■ What you will do: Copy the text of each item below line for line, with no changes, and leave the pictures out of your answer.

■ Data for analysis:
╭──
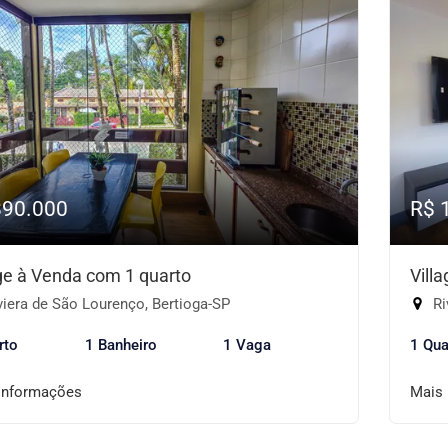
890.000
R$ 
age à Venda com 1 quarto
Vill
iera de São Lourenço, Bertioga-SP
Ri
rto
1 Banheiro
1 Vaga
1 Qua
informações
Mais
╰──
■ Task solution:
890.000
R$ 
age à Venda com 1 quarto
Vill
iera de São Lourenço, Bertioga-SP
Ri
rto
1 Banheiro
1 Vaga
1 Qua
informações
Mais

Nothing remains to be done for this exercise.